What you have to do:
Leaving out the pictures, transcribe all of the records faithfully.

=== Data in this exercise ===

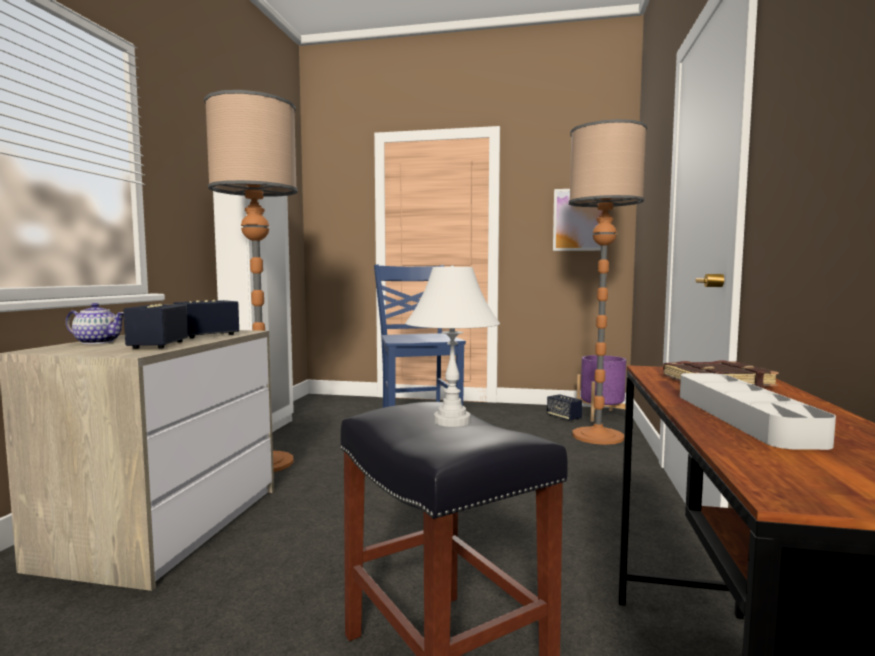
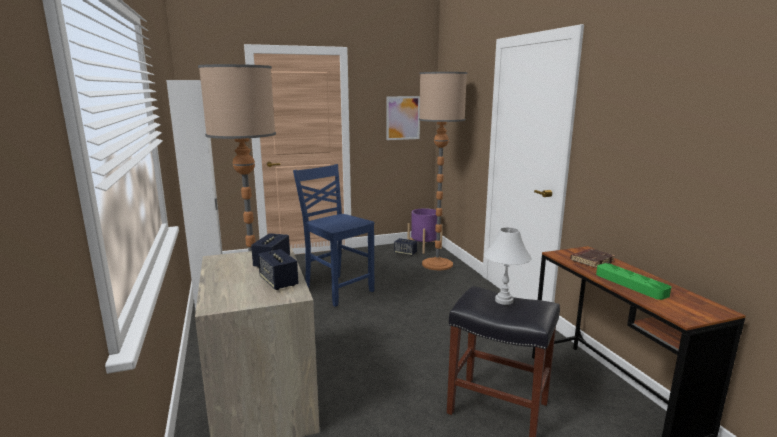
camera: 30 degrees left, 10 degrees up
teapot [66,303,124,344] -> none
grey tray [680,373,836,450] -> green tray [596,263,671,300]

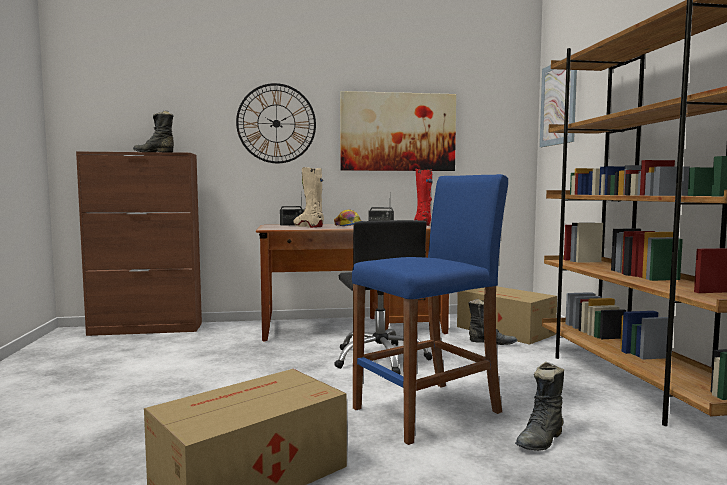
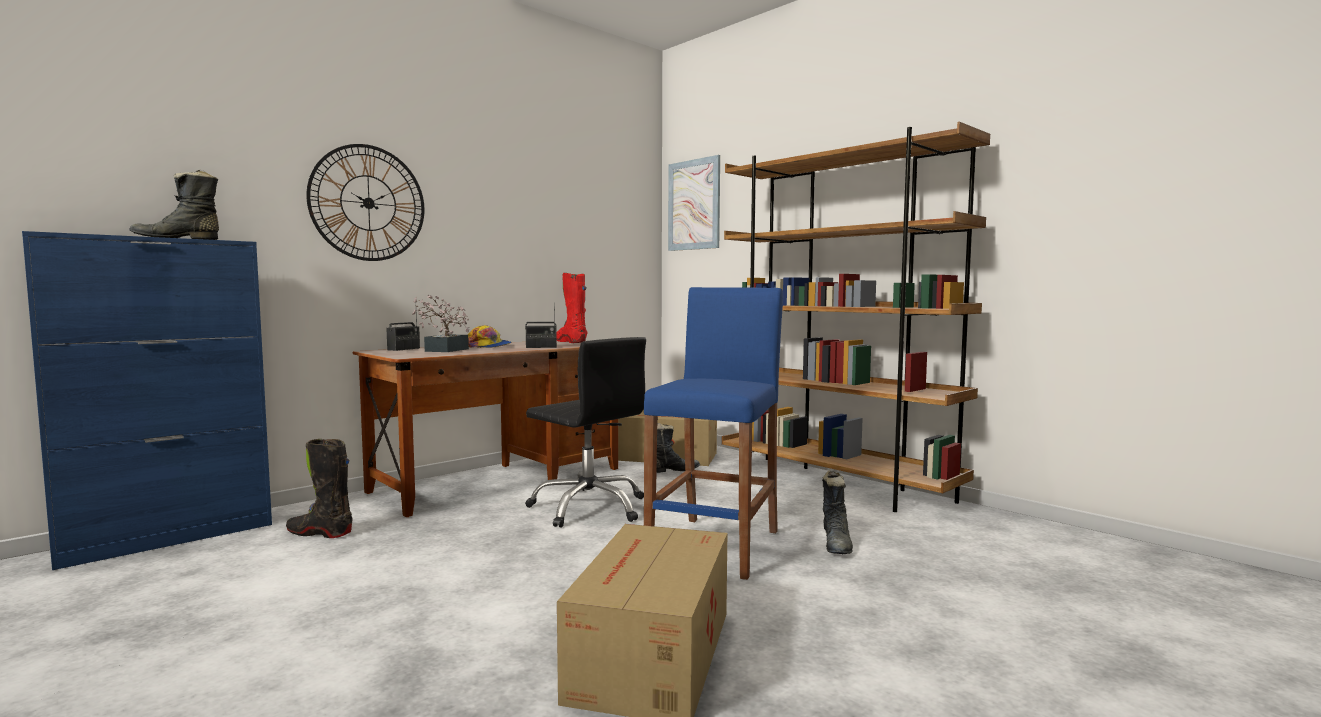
camera: 35 degrees left, 0 degrees up
brown cabinet [76,152,202,336] -> blue cabinet [22,231,272,570]
beige boot [294,167,324,228] -> potted plant [412,295,469,352]
picture [340,91,456,171] -> none
none -> black boot [286,439,353,538]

===

Exercise response:
camera: 30 degrees left, 10 degrees up
teapot [66,303,124,344] -> none
grey tray [680,373,836,450] -> green tray [596,263,671,300]

camera: 35 degrees left, 0 degrees up
brown cabinet [76,152,202,336] -> blue cabinet [22,231,272,570]
beige boot [294,167,324,228] -> potted plant [412,295,469,352]
picture [340,91,456,171] -> none
none -> black boot [286,439,353,538]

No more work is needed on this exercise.